### WORK ORDER
In the entries below, which lines run from the one containing "a callback is" to the one containing "by checking register"? Copy exactly those lines, ends included, and no others.

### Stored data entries

* * * *

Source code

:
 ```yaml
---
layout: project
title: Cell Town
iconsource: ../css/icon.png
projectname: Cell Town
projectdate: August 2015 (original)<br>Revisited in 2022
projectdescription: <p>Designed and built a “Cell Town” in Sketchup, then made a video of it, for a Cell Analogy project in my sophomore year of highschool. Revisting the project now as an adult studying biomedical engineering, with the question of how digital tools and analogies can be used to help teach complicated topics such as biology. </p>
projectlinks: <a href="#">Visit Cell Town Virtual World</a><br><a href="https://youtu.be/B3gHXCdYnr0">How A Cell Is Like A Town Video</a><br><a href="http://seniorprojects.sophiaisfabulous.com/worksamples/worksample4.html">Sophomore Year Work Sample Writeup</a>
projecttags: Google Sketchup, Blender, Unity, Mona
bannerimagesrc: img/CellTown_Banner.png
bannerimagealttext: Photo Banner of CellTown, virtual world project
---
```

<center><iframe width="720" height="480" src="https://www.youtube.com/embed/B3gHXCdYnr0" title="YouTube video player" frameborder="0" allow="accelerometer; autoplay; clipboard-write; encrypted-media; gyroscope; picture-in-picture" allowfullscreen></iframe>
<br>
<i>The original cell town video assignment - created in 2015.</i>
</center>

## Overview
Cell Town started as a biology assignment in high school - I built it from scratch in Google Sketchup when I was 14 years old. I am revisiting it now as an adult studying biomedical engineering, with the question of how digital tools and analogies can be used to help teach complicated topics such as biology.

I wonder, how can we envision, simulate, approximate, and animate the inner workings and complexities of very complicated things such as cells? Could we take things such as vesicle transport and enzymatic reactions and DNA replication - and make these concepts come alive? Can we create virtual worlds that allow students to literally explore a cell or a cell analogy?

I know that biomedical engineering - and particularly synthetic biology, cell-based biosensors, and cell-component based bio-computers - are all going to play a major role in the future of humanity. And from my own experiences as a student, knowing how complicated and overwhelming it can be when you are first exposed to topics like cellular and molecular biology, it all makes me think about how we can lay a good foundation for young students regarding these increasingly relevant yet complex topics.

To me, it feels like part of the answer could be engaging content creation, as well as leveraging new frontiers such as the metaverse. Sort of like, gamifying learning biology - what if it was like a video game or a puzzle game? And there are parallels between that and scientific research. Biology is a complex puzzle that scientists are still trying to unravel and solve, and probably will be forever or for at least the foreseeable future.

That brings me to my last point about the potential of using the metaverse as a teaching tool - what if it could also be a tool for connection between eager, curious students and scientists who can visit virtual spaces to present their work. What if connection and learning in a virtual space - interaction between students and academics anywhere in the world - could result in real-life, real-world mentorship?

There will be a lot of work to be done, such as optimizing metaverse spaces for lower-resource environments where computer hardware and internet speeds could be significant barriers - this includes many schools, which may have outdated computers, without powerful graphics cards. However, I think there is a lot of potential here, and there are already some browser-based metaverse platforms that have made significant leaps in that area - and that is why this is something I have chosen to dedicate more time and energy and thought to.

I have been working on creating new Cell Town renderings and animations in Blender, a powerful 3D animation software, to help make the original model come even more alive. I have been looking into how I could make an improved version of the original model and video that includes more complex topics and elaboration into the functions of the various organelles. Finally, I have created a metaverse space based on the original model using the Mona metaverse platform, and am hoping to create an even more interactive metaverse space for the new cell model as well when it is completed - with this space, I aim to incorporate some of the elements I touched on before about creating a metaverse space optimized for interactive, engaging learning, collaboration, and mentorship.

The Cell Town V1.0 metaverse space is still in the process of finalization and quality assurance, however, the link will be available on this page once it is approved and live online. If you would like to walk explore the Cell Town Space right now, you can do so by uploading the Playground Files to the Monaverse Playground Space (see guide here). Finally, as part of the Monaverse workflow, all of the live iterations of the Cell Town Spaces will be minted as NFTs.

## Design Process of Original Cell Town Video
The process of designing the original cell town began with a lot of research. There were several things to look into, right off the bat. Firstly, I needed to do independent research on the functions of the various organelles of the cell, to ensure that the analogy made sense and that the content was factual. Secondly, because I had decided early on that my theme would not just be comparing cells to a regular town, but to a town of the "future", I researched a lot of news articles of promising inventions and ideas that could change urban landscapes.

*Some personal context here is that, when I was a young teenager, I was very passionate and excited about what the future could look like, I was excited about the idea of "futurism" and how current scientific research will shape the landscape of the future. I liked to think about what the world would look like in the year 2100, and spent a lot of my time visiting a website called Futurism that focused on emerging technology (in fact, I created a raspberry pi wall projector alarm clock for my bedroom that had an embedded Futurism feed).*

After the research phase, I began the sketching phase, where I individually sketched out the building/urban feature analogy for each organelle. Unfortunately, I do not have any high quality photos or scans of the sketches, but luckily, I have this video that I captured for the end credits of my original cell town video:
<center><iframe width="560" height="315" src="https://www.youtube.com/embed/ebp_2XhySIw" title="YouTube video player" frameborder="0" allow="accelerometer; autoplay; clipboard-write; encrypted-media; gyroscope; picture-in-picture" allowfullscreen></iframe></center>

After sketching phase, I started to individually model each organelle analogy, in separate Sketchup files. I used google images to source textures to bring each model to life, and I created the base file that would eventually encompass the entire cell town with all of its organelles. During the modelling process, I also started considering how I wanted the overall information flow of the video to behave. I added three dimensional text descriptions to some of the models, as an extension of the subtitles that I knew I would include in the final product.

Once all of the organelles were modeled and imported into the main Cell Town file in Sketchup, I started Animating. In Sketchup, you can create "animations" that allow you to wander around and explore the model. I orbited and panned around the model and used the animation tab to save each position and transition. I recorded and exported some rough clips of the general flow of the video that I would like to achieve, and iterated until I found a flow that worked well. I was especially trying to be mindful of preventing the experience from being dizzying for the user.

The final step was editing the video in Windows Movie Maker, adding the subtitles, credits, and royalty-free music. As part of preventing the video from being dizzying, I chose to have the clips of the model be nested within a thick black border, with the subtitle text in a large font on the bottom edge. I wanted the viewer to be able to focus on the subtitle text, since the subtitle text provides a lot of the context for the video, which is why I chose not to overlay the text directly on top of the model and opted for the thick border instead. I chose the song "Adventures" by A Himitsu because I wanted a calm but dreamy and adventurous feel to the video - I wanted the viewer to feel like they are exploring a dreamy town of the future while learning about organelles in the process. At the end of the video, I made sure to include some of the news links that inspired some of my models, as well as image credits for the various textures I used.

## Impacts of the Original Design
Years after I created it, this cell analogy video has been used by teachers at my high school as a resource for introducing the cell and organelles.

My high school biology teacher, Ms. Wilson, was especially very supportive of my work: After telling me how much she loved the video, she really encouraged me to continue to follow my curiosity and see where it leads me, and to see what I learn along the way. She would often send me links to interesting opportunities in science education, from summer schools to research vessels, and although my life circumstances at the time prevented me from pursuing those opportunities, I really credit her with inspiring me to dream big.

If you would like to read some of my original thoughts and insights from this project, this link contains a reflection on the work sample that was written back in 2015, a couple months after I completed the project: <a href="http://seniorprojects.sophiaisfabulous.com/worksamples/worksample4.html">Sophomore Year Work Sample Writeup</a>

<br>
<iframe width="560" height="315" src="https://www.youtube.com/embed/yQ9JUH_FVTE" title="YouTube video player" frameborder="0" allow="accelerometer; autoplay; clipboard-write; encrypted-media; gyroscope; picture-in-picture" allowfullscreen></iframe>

* * * *

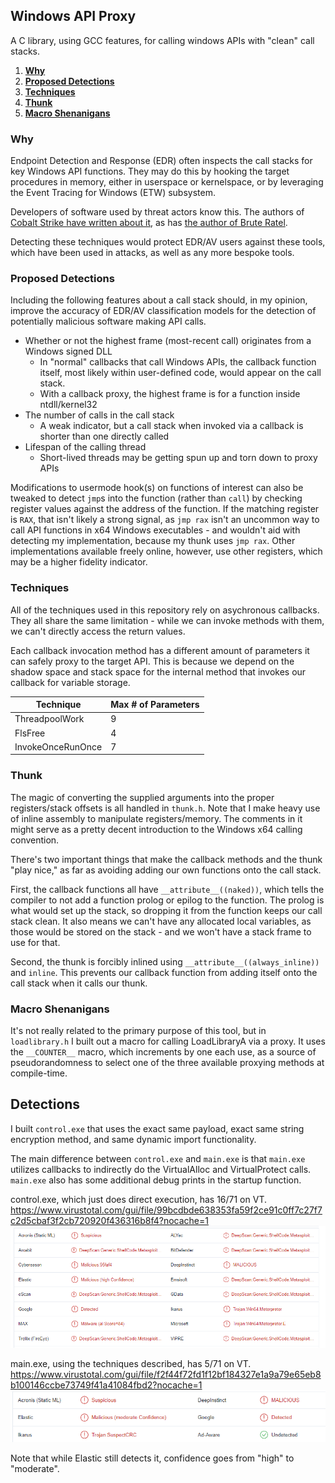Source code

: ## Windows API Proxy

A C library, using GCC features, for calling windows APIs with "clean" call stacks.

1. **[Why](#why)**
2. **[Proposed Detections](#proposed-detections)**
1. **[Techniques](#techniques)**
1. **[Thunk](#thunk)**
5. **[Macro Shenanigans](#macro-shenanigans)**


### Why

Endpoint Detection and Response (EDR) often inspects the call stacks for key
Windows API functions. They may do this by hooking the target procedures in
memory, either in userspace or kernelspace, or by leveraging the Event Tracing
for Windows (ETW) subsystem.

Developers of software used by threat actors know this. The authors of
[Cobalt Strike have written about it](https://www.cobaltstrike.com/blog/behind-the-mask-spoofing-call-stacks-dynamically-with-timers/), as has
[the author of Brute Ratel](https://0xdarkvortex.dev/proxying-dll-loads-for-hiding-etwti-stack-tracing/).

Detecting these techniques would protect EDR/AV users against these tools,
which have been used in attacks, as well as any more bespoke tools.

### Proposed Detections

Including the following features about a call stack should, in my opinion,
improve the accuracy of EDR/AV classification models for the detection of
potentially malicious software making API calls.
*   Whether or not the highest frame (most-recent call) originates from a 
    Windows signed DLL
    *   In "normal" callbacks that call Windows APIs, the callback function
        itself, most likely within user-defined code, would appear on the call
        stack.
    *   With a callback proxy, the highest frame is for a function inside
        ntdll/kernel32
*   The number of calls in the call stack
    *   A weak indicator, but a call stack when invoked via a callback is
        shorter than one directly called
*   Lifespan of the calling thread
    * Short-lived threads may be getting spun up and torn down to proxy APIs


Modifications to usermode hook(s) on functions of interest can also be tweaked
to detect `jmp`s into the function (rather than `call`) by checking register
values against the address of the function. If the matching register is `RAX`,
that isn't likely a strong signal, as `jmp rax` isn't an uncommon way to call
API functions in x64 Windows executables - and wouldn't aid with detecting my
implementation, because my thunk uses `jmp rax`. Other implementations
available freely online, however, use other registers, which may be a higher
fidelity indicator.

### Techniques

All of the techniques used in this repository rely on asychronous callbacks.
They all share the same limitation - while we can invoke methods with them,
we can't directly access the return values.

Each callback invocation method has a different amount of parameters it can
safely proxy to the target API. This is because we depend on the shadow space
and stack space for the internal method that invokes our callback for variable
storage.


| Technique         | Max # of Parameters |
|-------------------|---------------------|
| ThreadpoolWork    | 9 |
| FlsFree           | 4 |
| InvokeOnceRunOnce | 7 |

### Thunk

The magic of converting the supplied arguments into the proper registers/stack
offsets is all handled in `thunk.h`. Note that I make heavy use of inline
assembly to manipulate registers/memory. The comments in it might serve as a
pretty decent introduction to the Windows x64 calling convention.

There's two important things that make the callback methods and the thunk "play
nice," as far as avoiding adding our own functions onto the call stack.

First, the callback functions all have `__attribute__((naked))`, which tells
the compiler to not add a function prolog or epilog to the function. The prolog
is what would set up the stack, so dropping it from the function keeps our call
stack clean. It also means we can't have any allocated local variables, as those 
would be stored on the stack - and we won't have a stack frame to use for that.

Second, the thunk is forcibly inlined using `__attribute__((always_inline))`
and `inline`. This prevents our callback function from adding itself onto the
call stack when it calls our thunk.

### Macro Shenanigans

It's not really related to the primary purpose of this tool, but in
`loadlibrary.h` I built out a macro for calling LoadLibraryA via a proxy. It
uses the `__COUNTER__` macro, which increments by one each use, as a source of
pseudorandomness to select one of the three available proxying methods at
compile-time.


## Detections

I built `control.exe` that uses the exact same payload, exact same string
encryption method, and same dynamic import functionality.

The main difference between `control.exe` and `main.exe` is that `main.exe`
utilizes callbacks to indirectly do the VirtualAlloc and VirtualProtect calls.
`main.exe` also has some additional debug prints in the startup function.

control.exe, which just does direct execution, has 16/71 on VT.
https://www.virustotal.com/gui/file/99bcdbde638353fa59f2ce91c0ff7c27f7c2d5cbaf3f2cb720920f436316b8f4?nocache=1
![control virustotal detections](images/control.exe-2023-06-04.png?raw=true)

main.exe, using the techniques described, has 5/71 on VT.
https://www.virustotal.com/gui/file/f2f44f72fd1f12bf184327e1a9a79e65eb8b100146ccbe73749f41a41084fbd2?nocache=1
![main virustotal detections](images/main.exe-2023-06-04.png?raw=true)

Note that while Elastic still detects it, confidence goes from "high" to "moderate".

* * * *

### RESPONSE AREA
    *   A weak indicator, but a call stack when invoked via a callback is
        shorter than one directly called
*   Lifespan of the calling thread
    * Short-lived threads may be getting spun up and torn down to proxy APIs


Modifications to usermode hook(s) on functions of interest can also be tweaked
to detect `jmp`s into the function (rather than `call`) by checking register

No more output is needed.